The Orange Line (2013)
Co-Authors, Jodi Ecker Detjen, Michelle Waters, and Kelly Watson
Purchase on Amazon: $24.99
Why do women find work-life balance so hard? Why is “having it all” such an elusive quest? Why haven’t women yet reached equality in the leadership ranks?
Authors Jodi Ecker Detjen, Michelle A. Waters, and Kelly Watson probe these questions and more in their highly anticipated new book: The Orange Line™ – A Women’s Guide to Integrating Career, Family and Life. Through interviews with 118 college-educated women, they document real-world career stories and daily life anecdotes about women’s experiences in the work-life struggle.In their research they uncovered how women trap themselves with outdated but pervasive ideals and rigid behavioral rules that define the “ideal woman.” The authors named this limiting belief system the Feminine Filter™. Not surprisingly the Filter contains rules such as “Do it all,” “Look good,” and “Be nice,” but nowhere on the list is the rule, “Be smart.” Accordingly, the authors call on women to turn their belief system around, not only by starting to think and work smarter, but also to reframe their assumptions and shed their guilt.
The authors trace the professional path women follow on their pursuit of career success, starting with what they call the Green Line. This is when women, mostly in their twenties and thirties, identify themselves through their work, abandoning their own needs and exhausting themselves in the process. The Green Line career, despite the external rewards it may garner, often leads to a self-perpetuating and unfulfilling life story.
After time spent on the exhausting Green Line path, many women begin to seriously consider the prospect of opting out of their career. This might be to spend more time with their children, or because of a job loss, burnout or a health issue. In doing so they head off onto what the authors term the “Red Line” path.
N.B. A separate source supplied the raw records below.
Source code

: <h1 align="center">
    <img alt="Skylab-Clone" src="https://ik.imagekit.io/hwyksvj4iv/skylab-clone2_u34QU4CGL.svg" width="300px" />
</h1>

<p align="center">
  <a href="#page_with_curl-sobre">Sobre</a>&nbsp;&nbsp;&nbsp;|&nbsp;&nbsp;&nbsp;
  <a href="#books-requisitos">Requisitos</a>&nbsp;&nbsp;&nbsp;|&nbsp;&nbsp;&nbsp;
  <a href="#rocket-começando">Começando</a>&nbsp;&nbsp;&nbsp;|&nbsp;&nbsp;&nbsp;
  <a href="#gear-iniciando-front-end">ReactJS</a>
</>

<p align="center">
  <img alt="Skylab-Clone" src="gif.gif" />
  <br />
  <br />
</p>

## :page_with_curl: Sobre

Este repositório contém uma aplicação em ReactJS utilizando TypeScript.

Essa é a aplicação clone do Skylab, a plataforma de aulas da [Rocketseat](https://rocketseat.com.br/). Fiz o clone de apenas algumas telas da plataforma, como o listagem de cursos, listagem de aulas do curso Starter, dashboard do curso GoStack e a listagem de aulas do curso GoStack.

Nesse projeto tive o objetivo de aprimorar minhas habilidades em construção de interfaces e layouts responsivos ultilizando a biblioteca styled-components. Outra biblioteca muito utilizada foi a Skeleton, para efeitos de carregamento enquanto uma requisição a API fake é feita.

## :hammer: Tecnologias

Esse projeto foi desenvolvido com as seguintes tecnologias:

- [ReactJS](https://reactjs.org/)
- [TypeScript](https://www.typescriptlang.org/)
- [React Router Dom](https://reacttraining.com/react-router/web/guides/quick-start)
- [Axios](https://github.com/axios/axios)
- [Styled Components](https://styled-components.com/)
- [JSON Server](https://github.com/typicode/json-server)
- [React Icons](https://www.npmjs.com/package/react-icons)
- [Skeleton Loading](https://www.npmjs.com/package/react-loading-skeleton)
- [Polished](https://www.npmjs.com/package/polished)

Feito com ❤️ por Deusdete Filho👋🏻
Now they make their career secondary in importance or even walk away from it completely, to focus fully on life and/or family.
In this book the authors describe a new career track opportunity: The Orange Line. Women on The Orange Line do not need to choose between work and life; they choose both and live both fully. Women can use The Orange Line as a launching pad to create a robust, whole life that integrates work, family, and self. Orange Liners learn to consciously pace themselves and design a career path that accommodates their own needs. They also take care not to “do it all,” but rather to assure themselves sufficient support in their home lives to preserve and enable their creative energy.
The Orange Line is the most radical call to arms for women in decades. It does not look to governments, corporations and other organizations to change. Instead, the authors inspire women to look inward. That is where women will find – and claim – their power.